Rendered page images:

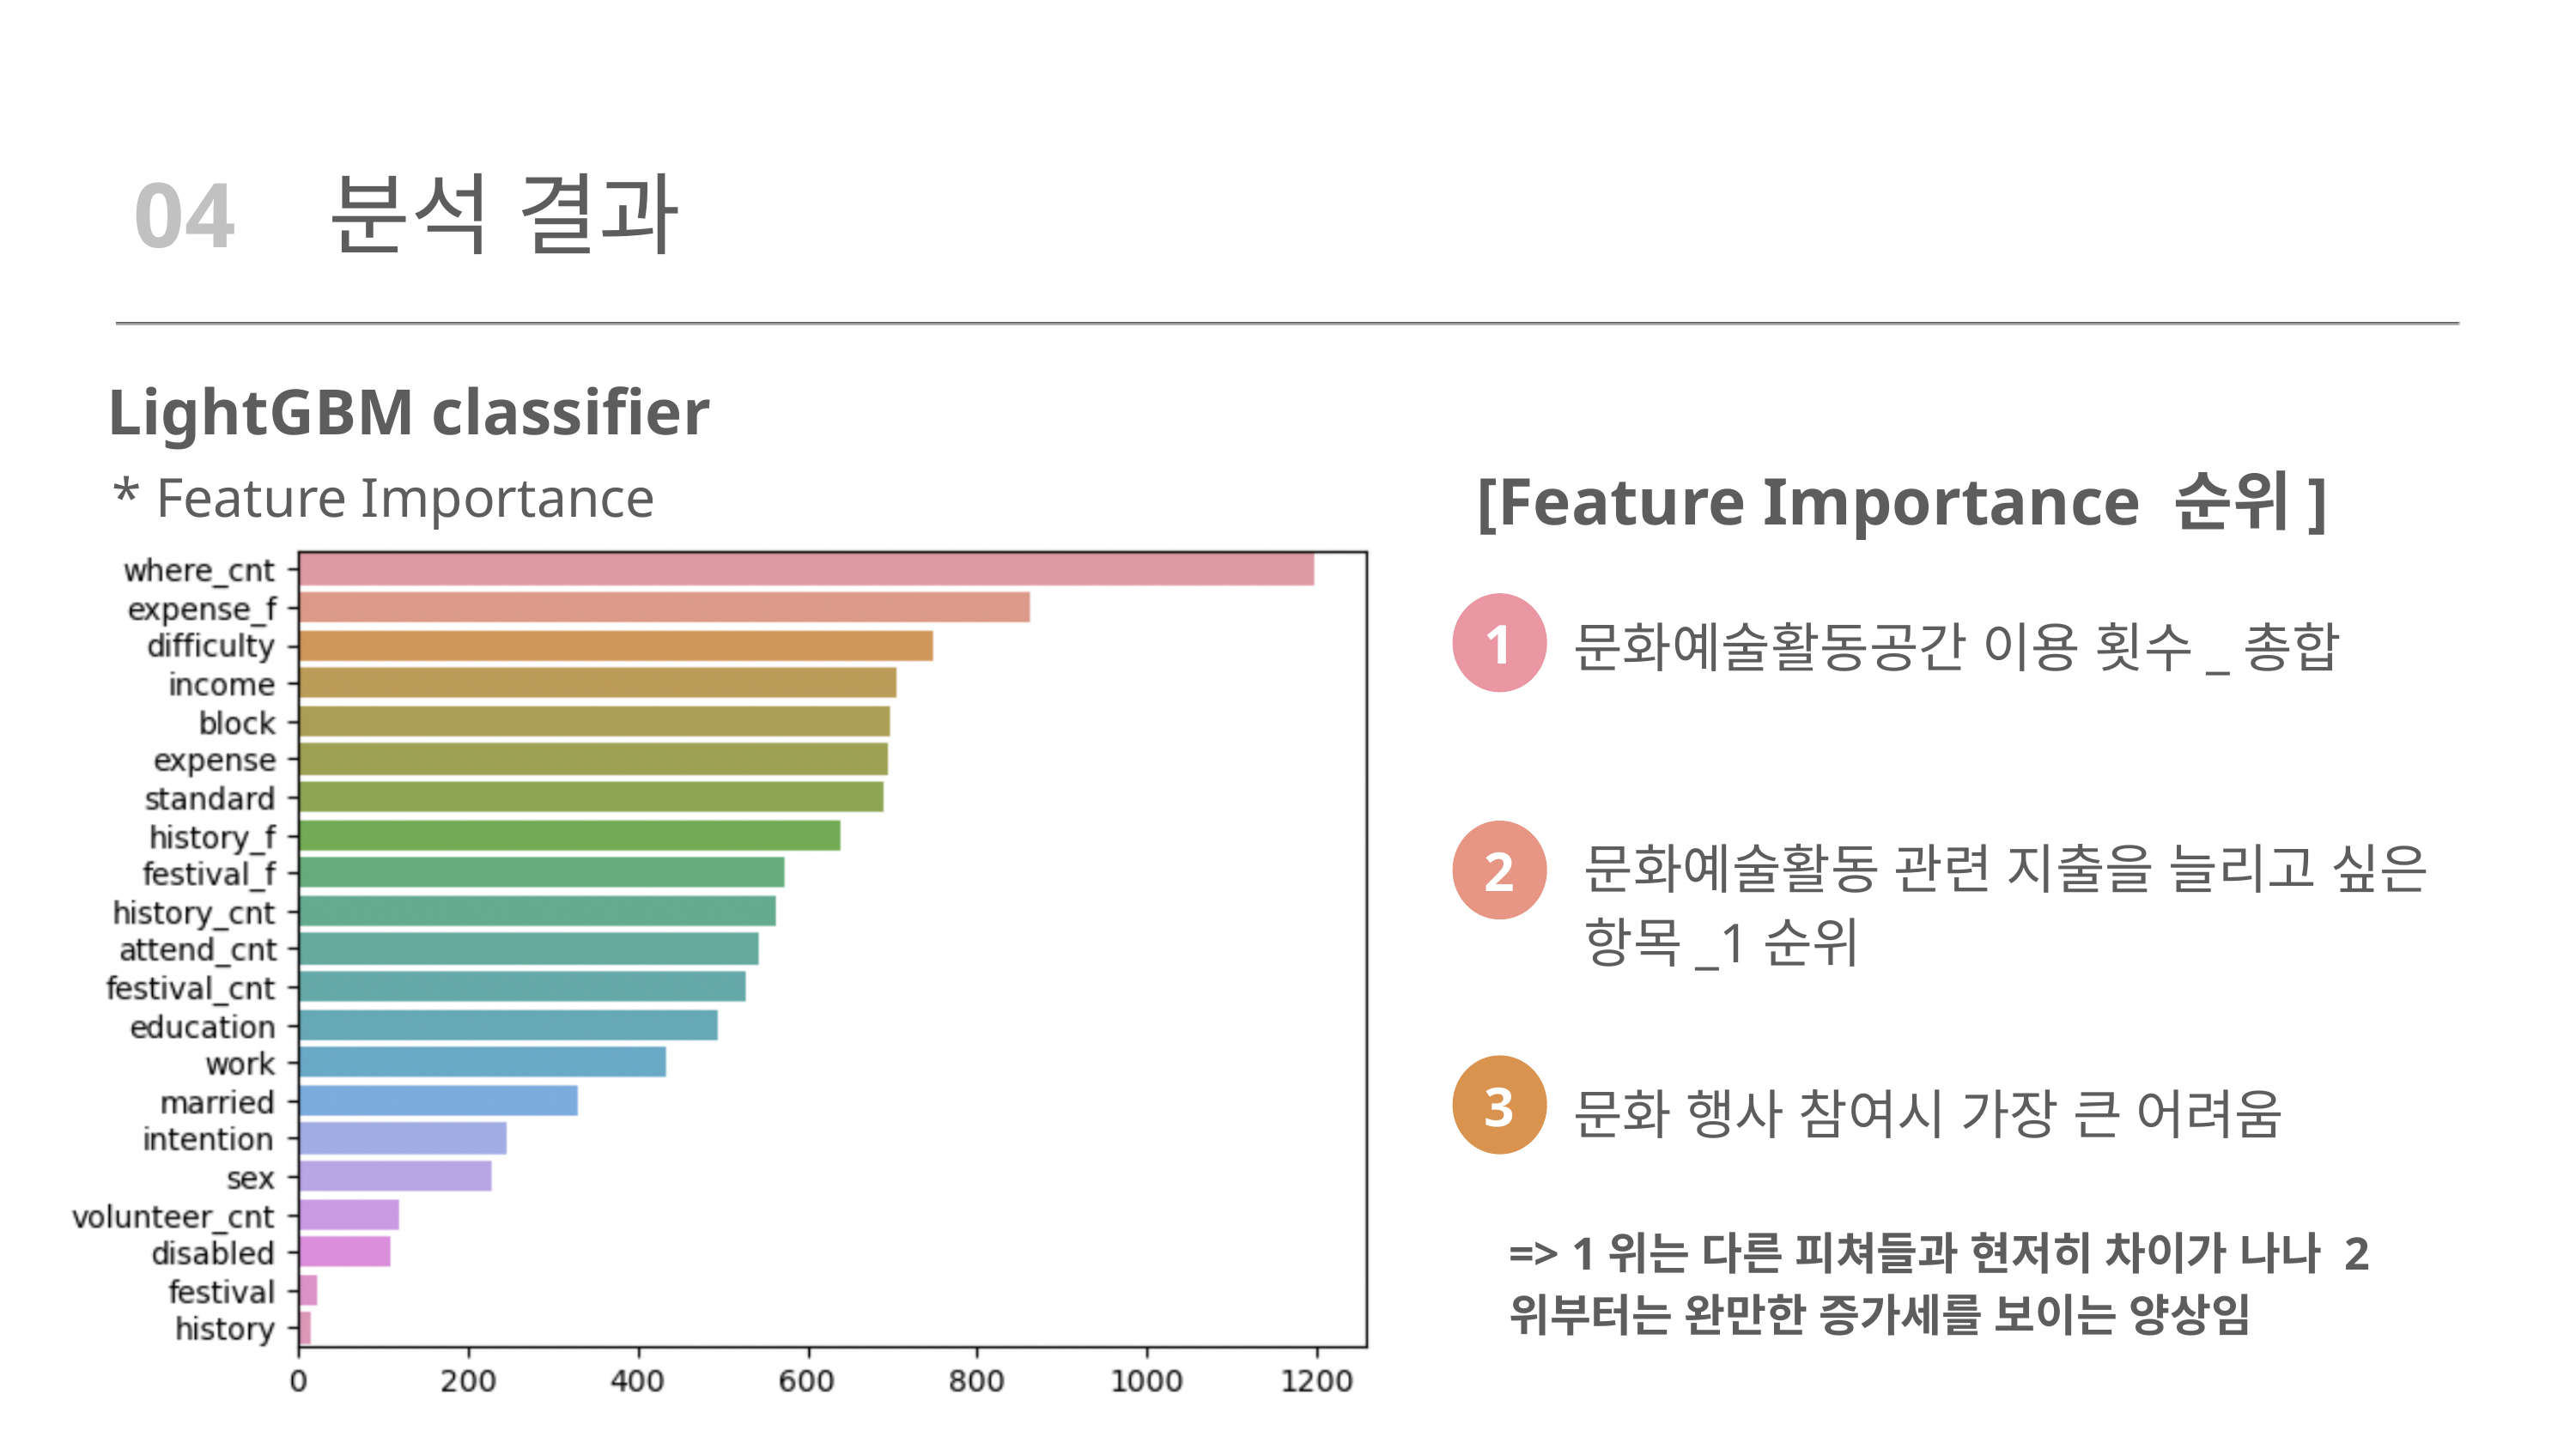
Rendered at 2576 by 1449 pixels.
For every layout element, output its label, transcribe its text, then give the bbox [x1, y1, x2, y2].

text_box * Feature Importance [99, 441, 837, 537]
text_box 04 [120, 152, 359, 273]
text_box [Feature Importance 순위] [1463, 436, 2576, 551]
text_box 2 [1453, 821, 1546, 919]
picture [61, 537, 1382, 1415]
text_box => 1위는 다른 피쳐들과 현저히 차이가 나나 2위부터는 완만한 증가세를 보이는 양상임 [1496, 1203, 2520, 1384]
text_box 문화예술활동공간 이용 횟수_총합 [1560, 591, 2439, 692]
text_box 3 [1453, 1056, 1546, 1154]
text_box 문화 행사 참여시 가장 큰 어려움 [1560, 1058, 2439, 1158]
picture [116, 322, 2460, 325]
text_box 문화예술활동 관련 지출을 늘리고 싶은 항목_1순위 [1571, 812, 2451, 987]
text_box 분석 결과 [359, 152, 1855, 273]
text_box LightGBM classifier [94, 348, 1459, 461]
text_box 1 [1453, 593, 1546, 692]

Job: Could you repeat the entries word for word, skipping the pictures they contain?

Task solution:
Rendered at 2576 by 1449 pixels.
For every layout element, output its label, transcribe its text, then give the bbox [x1, y1, x2, y2].

text_box * Feature Importance [99, 441, 837, 537]
text_box 04 [120, 152, 359, 273]
text_box [Feature Importance 순위] [1463, 436, 2576, 551]
text_box 2 [1453, 821, 1546, 919]
picture [61, 537, 1382, 1415]
text_box => 1위는 다른 피쳐들과 현저히 차이가 나나 2위부터는 완만한 증가세를 보이는 양상임 [1496, 1203, 2520, 1384]
text_box 문화예술활동공간 이용 횟수_총합 [1560, 591, 2439, 692]
text_box 3 [1453, 1056, 1546, 1154]
text_box 문화 행사 참여시 가장 큰 어려움 [1560, 1058, 2439, 1158]
picture [116, 322, 2460, 325]
text_box 문화예술활동 관련 지출을 늘리고 싶은 항목_1순위 [1571, 812, 2451, 987]
text_box 분석 결과 [359, 152, 1855, 273]
text_box LightGBM classifier [94, 348, 1459, 461]
text_box 1 [1453, 593, 1546, 692]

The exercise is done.